Trevor Morgan, product manager at Comforte AG, tells ISMG that OpenSubtitles should not have kept the hack and data exposure a secret for so long. "Organizations have both a legal and an ethical responsibility to keep authorities and individuals aware of any compromising situations involving peoples' sensitive information. This consideration gives individuals the ability to change passwords and monitor all of their other accounts accordingly. Depriving them of this right is indefensible no matter how you look at it and no matter where you point fingers," he says.
Morgan also says that the entire scenario was miscalculated by OpenSubtitles' owner. "Their protocol up to this point - according to reports and their own messaging on their site forum - has been to keep a tight lid on the situation, pay the ransom, and hope that the threat actor assisted in making the situation go away. Not surprisingly, that measure didn't pay off, and account information found its way onto Have l Been Pwned. This miscalculation might have severe repercussions for users whose account information may be used for further nefarious purposes."
Steven Hope, CEO and co-founder of Authlogics, agrees and says, "No one likes to admit that they have become victim to a cyberattack, but people are renowned for using the same password across multiple accounts, which puts not only the account they hold with the recently hacked company at risk but the same password could also be linked to their email or even financial accounts, putting them at a higher risk."

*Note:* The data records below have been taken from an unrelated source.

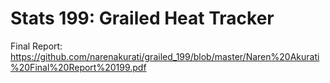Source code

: # Stats 199: Grailed Heat Tracker

Final Report: <https://github.com/narenakurati/grailed_199/blob/master/Naren%20Akurati%20Final%20Report%20199.pdf>
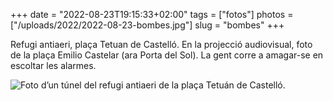 +++
date = "2022-08-23T19:15:33+02:00"
tags = ["fotos"]
photos = ["/uploads/2022/2022-08-23-bombes.jpg"]
slug = "bombes"
+++

Refugi antiaeri, plaça Tetuan de Castelló. En la projecció audiovisual, foto de la plaça Emilio Castelar (ara Porta del Sol). La gent corre a amagar-se en escoltar les alarmes.

<img alt="Foto d’un túnel del refugi antiaeri de la plaça Tetuán de Castelló." src="/uploads/2022/2022-08-23-bombes.jpg">
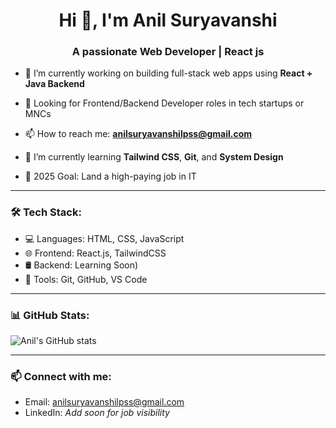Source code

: <h1 align="center">Hi 👋, I'm Anil Suryavanshi</h1>
<h3 align="center">A passionate Web Developer | React js</h3>

- 🎯 I’m currently working on building full-stack web apps using **React + Java Backend**


- 💼 Looking for Frontend/Backend Developer roles in tech startups or MNCs

- 📫 How to reach me: **anilsuryavanshilpss@gmail.com**

- 🌱 I’m currently learning **Tailwind CSS**, **Git**, and **System Design**

- 🚀 2025 Goal: Land a high-paying job in IT 

---

### 🛠️ Tech Stack:

- 💻 Languages: HTML, CSS, JavaScript
- 🌐 Frontend: React.js, TailwindCSS  
- 🛢️ Backend:  Learning Soon)  
- 🔧 Tools: Git, GitHub, VS Code 

---

### 📊 GitHub Stats:
![Anil's GitHub stats](https://github-readme-stats.vercel.app/api?username=anilsuryavanshi1998&show_icons=true&theme=radical)

---

### 📫 Connect with me:
- Email: anilsuryavanshilpss@gmail.com  
- LinkedIn: *Add soon for job visibility*

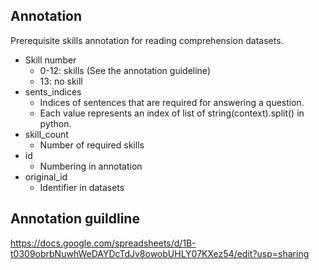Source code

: ## Annotation

Prerequisite skills annotation for reading comprehension datasets.

* Skill number
  - 0-12: skills (See the annotation guideline)
  - 13: no skill
* sents_indices
  - Indices of sentences that are required for answering a question.
  - Each value represents an index of list of string(context).split() in python.
* skill_count
  - Number of required skills
* id
  - Numbering in annotation
* original_id
  - Identifier in datasets

## Annotation guildline

https://docs.google.com/spreadsheets/d/1B-t0309obrbNuwhWeDAYDcTdJv8owobUHLY07KXez54/edit?usp=sharing
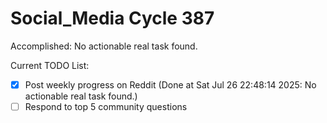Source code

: # Social_Media Cycle 387

Accomplished: No actionable real task found.

Current TODO List:

- [x] Post weekly progress on Reddit  (Done at Sat Jul 26 22:48:14 2025: No actionable real task found.)
- [ ] Respond to top 5 community questions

Hope says OpenSubtitles was correct in informing users of what had been breached and forcing a password reset for all, but its actions came too late. "The damage is done before anyone was made aware of it," he says. "Companies need to abide by regulatory body compliance for data protection ... and customers have the right to know their data has been breached."
As the site provides services into the EU, it is required to have an EU representative and to report this breach to its lead supervisory authority and to the ICO in the U.K. within 72 hours of detecting it, Alan Calder, CEO of GRC International Group, tells ISMG. He says OpenSubtitles is in breach of both U.K. and EU GDPR.
Calder points to the website owner's statement: "Of course this is not an excuse, but there's more and more hackers, getting more and more creative and greedy, just as active against big businesses as small ones. If companies like Microsoft, Facebook, Twitter, Nintendo or Zoom can get hacked, what are our chances as a tiny team to not end up getting attacked?" and says OpenSubtitles had a "naive view" before it was attacked.
And Aimee Bush, senior privacy consultant at Bridewell Consulting, says, "If OpenSubtitles had robust breach management processes and threat and vulnerability detection in place, the risk of this breach would have been significantly reduced or potentially even a near-miss."
She also criticizes the delayed response, telling ISMG: "OpenSubtitles should have initiated their incident management process as soon as they became aware of a breach having occurred." Then, she says, the users' data would not have been unprotected for six months, and the company could have "embedded additional technical and organizational measures to prevent something of this gravity occurring again."